Your scheduler tells you who is flying. Maggneto tells you the airplane will hit its 100-hour by Friday, so you book the maintenance for Thursday morning and keep it on the line through the weekend. The annual is up to date, the seat-rail AD is logged, and after each flight whoever flew last logs the tach in seconds. Nothing about the airplane is a mystery, and nothing sneaks up on you.

A 172 earns its keep when it stays available. Maggneto keeps every date and every hour in front of you, and turns your records into something worth real money when you sell.

Cessna 172 Skyhawk maintenance: common questions

How often does a Cessna 172 need an annual inspection?
Every certified Cessna 172 requires an annual inspection every 12 calendar months, regardless of how many hours it flew that year.
When does a Cessna 172 need a 100-hour inspection?
A 172 used for hire or for flight instruction needs a 100-hour inspection every 100 hours of time in service. An aircraft flown only for personal use does not require the 100-hour, but it still needs the annual.
What is the TBO on a Cessna 172 engine?
The Lycoming O-320 or IO-360 in a 172 typically carries a published time between overhauls of roughly 2,000 hours or 12 years, whichever comes first. Actual overhaul timing depends on the specific engine and how it is operated.

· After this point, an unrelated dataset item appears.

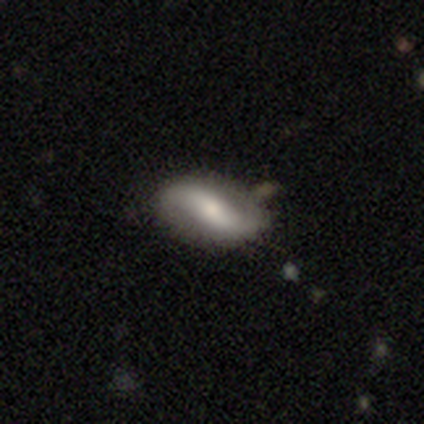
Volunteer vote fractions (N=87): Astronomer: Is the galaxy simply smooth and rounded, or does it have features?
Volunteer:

What is the Cessna seat rail AD?
Cessna 100-series aircraft are subject to a recurring inspection of the seat rails and seat-stop hardware to make sure the seats lock in position and cannot slide on the rails. It recurs on a set interval, so it is best tracked as a recurring item rather than remembered between annuals.

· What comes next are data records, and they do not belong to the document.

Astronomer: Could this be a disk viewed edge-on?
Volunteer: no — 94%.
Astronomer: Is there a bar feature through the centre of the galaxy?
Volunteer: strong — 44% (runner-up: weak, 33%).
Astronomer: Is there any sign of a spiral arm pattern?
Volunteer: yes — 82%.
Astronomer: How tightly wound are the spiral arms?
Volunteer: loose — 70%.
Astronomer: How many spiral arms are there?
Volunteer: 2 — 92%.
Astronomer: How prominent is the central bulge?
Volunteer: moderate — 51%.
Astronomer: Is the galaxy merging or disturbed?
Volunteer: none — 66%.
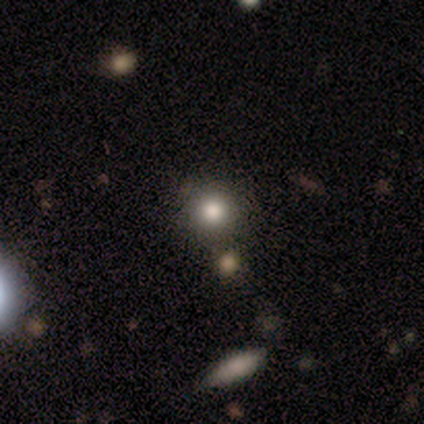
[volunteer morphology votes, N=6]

What maintenance records do I need to sell a Cessna 172?
Buyers and their pre-buy mechanics want complete, organized records: airframe and engine logs, AD compliance, the most recent annual and 100-hour if applicable, and any major work. Clean, searchable records speed the sale; a disorganized record drags out negotiations and lowers the price.
Can Maggneto track the 100-hour and the seat-rail AD?
Yes. Maggneto tracks the annual, the 100-hour, recurring ADs including the seat-rail inspection, oil changes, engine TBO, transponder and pitot-static checks, and your own custom items, each with a clear status and a countdown to the next due date.